Here’s to Jack, sorry, Captain, Sparrow, for getting by any scrape. He’s pretty much the only character in a den of liars and murderers who always, always comes out on top of the heap. That is, as long as the rum’s not gone.



The Doctor

The Doctor
Here is a character without whom this list would be incomplete. Perhaps our only choice who is more versed in travel across the universe and through time than Ford Prefect himself: the Doctor, the last of the Time Lords.
He’s seen the end of the universe, and the beginning of time, slaughtered races and watched them be reborn, danced, loved, sighed, screamed, ran, and raged a battle for “the triumph of intellect and romance over brute force and cynicism.” He may not appear with a towel very often, but he always knows where his TARDIS is, and usually has a cotton on the whereabouts of his sonic screwdriver as well.
No one forgets him. But everyone leaves. And he’s the only one who remembers.



Ford Prefect

Ford Prefect
What, did you think we would forget about him? He’s the original hoopy frood, and he definitely knows where his nutrient enriched towel is. That is when it’s not being used as a rope, or a tent, or a sponge to sop up that last Pan-Galactic Gargle Blaster.
Yes, Ford appears, in his Earthen life, to be something of a flake, a dreamer, and quite possibly a liar whose dubious career as an actor can never really be confirmed. It’s only after the destruction of the Earth (and if that was a spoiler to you, you should really know better) that his human acquaintance Arthur Dent finds out that he is actually something of a restaurant reviewer for the greatest Zagat guide the galaxy has ever known. So long as you take “restaurant” to mean “planet.”
To this end, Ford can drink, fight, run away, reason, fly, Scrabble, reprogram, and, most importantly, recover from a hangover with the best of them. And he knows everything about everything about hitchhiking across the universe on less than thirty altairian dollars a day. It starts with knowing where your towel is.

§ Recorded data
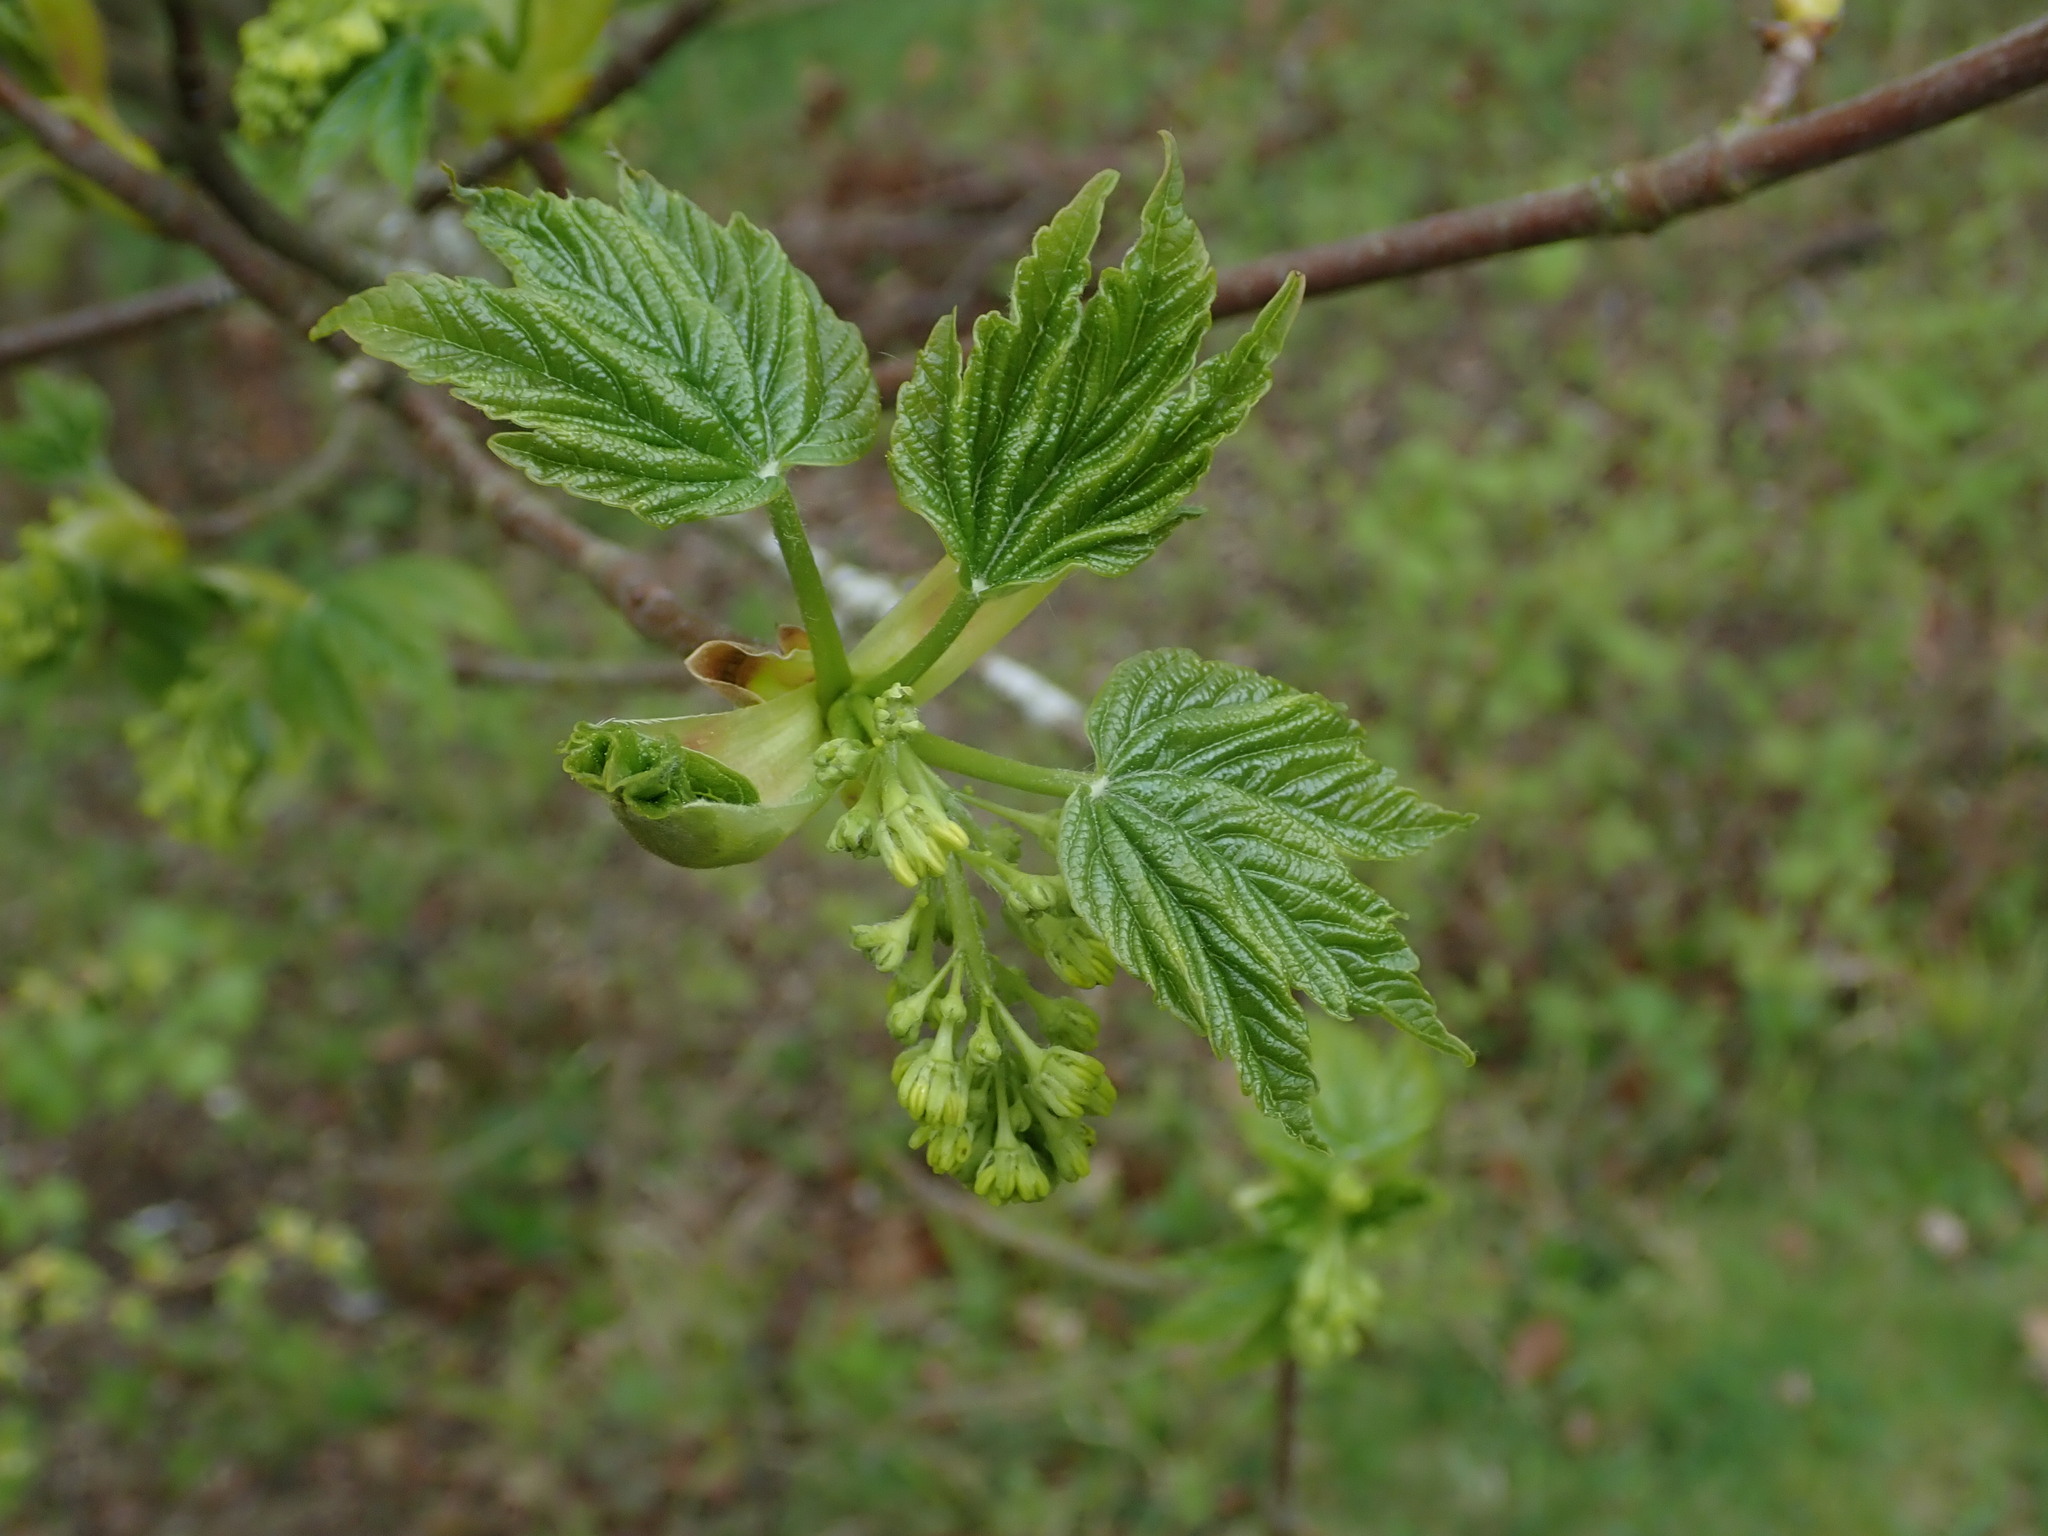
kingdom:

§ Task requirements
(a) According to the character list, what eight things can Ford do "with the best of them"?
(b) In the character list, what does Arthur Dent find out Ford actually is?
(c) Reproduce the portion of the character list that begins with "No one forgets" and continues through "Pan-Galactic Gargle Blaster.".
The data has no connection to the character list.

§ Results for the exercise
(a) drink, fight, run away, reason, fly, Scrabble, reprogram, and recover from a hangover

(b) A restaurant reviewer for the greatest Zagat guide the galaxy has ever known.

(c)
No one forgets him. But everyone leaves. And he’s the only one who remembers.



Ford Prefect

Ford Prefect
What, did you think we would forget about him? He’s the original hoopy frood, and he definitely knows where his nutrient enriched towel is. That is when it’s not being used as a rope, or a tent, or a sponge to sop up that last Pan-Galactic Gargle Blaster.